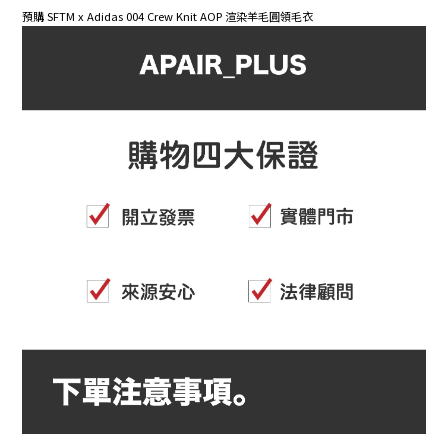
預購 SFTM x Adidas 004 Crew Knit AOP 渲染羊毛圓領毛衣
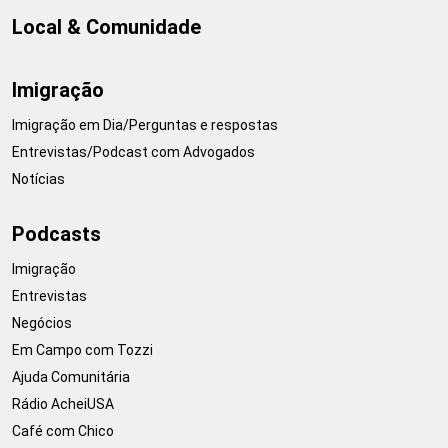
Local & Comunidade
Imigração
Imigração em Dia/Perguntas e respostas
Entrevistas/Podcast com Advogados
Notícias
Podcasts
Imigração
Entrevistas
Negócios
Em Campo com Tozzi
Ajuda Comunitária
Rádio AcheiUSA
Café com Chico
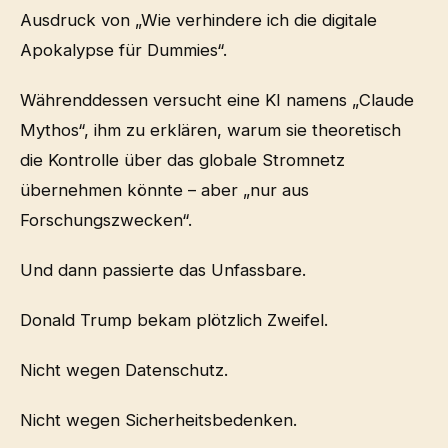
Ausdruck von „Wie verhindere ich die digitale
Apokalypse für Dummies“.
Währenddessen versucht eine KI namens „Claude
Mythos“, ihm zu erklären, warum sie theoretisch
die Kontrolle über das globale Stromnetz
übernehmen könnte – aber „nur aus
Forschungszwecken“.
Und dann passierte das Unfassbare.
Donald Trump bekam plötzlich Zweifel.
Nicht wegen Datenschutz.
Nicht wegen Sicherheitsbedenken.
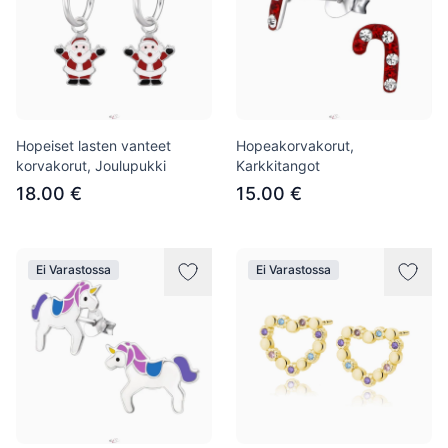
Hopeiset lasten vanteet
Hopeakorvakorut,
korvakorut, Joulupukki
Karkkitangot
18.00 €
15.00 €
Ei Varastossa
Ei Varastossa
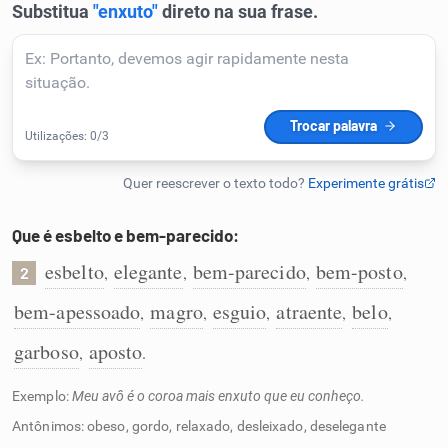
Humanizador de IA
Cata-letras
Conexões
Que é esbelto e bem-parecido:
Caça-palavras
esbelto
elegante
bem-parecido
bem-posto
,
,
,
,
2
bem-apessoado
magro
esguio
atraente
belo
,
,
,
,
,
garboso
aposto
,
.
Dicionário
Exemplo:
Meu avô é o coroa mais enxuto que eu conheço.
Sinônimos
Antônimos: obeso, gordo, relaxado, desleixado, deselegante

Instruction:
Reproduce every line of text from the entries above without changes, and leave out the picture lines.

Reply:
預購 SFTM x Adidas 004 Crew Knit AOP 渲染羊毛圓領毛衣
Local & Comunidade
Imigração
Imigração em Dia/Perguntas e respostas
Entrevistas/Podcast com Advogados
Notícias
Podcasts
Imigração
Entrevistas
Negócios
Em Campo com Tozzi
Ajuda Comunitária
Rádio AcheiUSA
Café com Chico
Ausdruck von „Wie verhindere ich die digitale
Apokalypse für Dummies“.
Währenddessen versucht eine KI namens „Claude
Mythos“, ihm zu erklären, warum sie theoretisch
die Kontrolle über das globale Stromnetz
übernehmen könnte – aber „nur aus
Forschungszwecken“.
Und dann passierte das Unfassbare.
Donald Trump bekam plötzlich Zweifel.
Nicht wegen Datenschutz.
Nicht wegen Sicherheitsbedenken.
Hopeiset lasten vanteet
Hopeakorvakorut,
korvakorut, Joulupukki
Karkkitangot
18.00 €
15.00 €
Ei Varastossa
Ei Varastossa
Humanizador de IA
Cata-letras
Conexões
Que é esbelto e bem-parecido:
Caça-palavras
esbelto
elegante
bem-parecido
bem-posto
,
,
,
,
2
bem-apessoado
magro
esguio
atraente
belo
,
,
,
,
,
garboso
aposto
,
.
Dicionário
Exemplo:
Meu avô é o coroa mais enxuto que eu conheço.
Sinônimos
Antônimos: obeso, gordo, relaxado, desleixado, deselegante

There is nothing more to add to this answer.